Page images and extracted text:
........
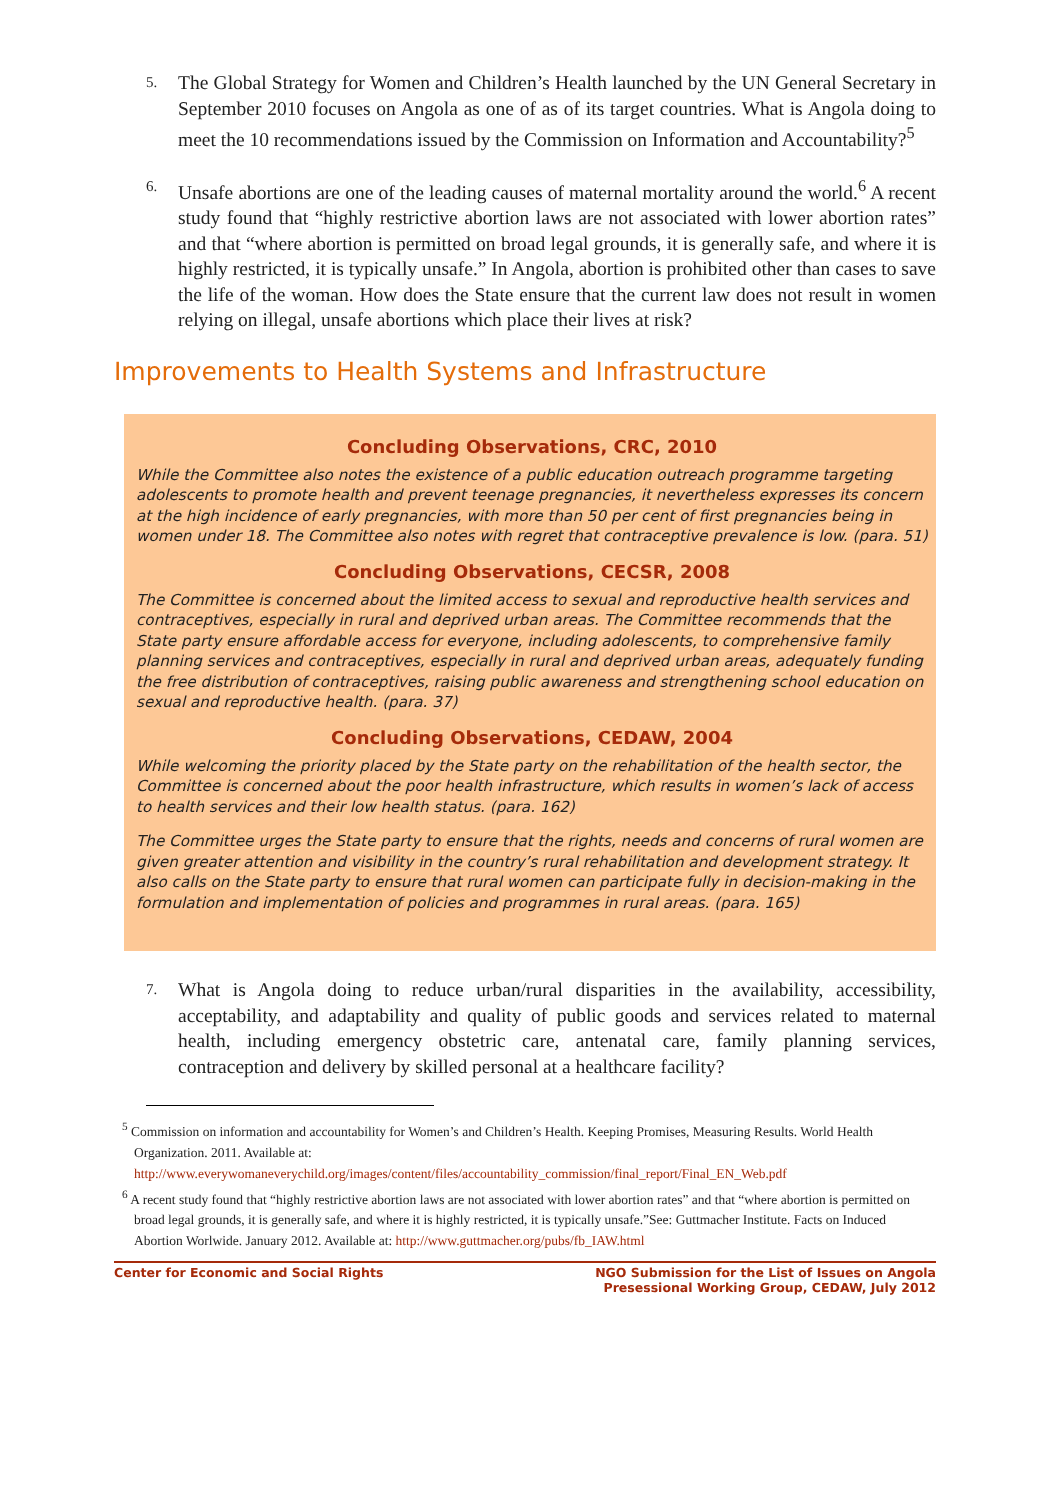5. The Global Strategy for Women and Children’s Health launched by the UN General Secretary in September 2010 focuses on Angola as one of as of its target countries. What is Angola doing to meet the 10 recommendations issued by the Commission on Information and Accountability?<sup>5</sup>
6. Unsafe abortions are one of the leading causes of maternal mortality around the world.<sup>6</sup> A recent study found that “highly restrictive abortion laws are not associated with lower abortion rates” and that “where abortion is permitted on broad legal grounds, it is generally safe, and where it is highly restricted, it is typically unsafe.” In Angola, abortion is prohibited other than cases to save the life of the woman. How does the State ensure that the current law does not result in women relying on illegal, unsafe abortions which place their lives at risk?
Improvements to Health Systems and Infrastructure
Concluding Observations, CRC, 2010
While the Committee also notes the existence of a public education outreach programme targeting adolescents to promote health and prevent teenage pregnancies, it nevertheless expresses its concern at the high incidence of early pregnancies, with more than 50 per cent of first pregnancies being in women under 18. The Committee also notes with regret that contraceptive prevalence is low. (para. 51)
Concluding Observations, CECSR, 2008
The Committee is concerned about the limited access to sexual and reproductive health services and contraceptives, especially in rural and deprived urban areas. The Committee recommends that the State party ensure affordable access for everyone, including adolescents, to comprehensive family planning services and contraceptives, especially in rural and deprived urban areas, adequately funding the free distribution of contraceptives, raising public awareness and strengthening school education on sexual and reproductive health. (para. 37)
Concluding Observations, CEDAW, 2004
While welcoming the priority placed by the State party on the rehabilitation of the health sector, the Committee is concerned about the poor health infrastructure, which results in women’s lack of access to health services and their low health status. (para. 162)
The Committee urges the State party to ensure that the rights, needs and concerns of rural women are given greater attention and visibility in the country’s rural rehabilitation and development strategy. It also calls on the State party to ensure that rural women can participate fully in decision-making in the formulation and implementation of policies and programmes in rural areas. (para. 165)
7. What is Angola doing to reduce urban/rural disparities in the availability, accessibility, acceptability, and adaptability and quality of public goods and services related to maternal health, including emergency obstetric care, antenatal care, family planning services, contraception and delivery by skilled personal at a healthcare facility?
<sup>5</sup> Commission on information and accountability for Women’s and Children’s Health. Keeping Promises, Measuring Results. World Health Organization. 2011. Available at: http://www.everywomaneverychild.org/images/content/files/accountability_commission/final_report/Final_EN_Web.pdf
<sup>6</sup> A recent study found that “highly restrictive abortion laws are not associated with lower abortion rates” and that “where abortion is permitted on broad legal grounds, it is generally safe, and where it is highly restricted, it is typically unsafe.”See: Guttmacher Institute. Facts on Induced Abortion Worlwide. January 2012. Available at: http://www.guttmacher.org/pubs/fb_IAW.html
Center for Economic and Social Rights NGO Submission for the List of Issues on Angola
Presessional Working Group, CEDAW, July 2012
........
> [EXERCISE PROMPT]:
All entries need repeating exactly, but without the pictures.

> [RESPONSE BOX]:
5. The Global Strategy for Women and Children’s Health launched by the UN General Secretary in September 2010 focuses on Angola as one of as of its target countries. What is Angola doing to meet the 10 recommendations issued by the Commission on Information and Accountability?<sup>5</sup>
6. Unsafe abortions are one of the leading causes of maternal mortality around the world.<sup>6</sup> A recent study found that “highly restrictive abortion laws are not associated with lower abortion rates” and that “where abortion is permitted on broad legal grounds, it is generally safe, and where it is highly restricted, it is typically unsafe.” In Angola, abortion is prohibited other than cases to save the life of the woman. How does the State ensure that the current law does not result in women relying on illegal, unsafe abortions which place their lives at risk?
Improvements to Health Systems and Infrastructure
Concluding Observations, CRC, 2010
While the Committee also notes the existence of a public education outreach programme targeting adolescents to promote health and prevent teenage pregnancies, it nevertheless expresses its concern at the high incidence of early pregnancies, with more than 50 per cent of first pregnancies being in women under 18. The Committee also notes with regret that contraceptive prevalence is low. (para. 51)
Concluding Observations, CECSR, 2008
The Committee is concerned about the limited access to sexual and reproductive health services and contraceptives, especially in rural and deprived urban areas. The Committee recommends that the State party ensure affordable access for everyone, including adolescents, to comprehensive family planning services and contraceptives, especially in rural and deprived urban areas, adequately funding the free distribution of contraceptives, raising public awareness and strengthening school education on sexual and reproductive health. (para. 37)
Concluding Observations, CEDAW, 2004
While welcoming the priority placed by the State party on the rehabilitation of the health sector, the Committee is concerned about the poor health infrastructure, which results in women’s lack of access to health services and their low health status. (para. 162)
The Committee urges the State party to ensure that the rights, needs and concerns of rural women are given greater attention and visibility in the country’s rural rehabilitation and development strategy. It also calls on the State party to ensure that rural women can participate fully in decision-making in the formulation and implementation of policies and programmes in rural areas. (para. 165)
7. What is Angola doing to reduce urban/rural disparities in the availability, accessibility, acceptability, and adaptability and quality of public goods and services related to maternal health, including emergency obstetric care, antenatal care, family planning services, contraception and delivery by skilled personal at a healthcare facility?
<sup>5</sup> Commission on information and accountability for Women’s and Children’s Health. Keeping Promises, Measuring Results. World Health Organization. 2011. Available at: http://www.everywomaneverychild.org/images/content/files/accountability_commission/final_report/Final_EN_Web.pdf
<sup>6</sup> A recent study found that “highly restrictive abortion laws are not associated with lower abortion rates” and that “where abortion is permitted on broad legal grounds, it is generally safe, and where it is highly restricted, it is typically unsafe.”See: Guttmacher Institute. Facts on Induced Abortion Worlwide. January 2012. Available at: http://www.guttmacher.org/pubs/fb_IAW.html
Center for Economic and Social Rights NGO Submission for the List of Issues on Angola
Presessional Working Group, CEDAW, July 2012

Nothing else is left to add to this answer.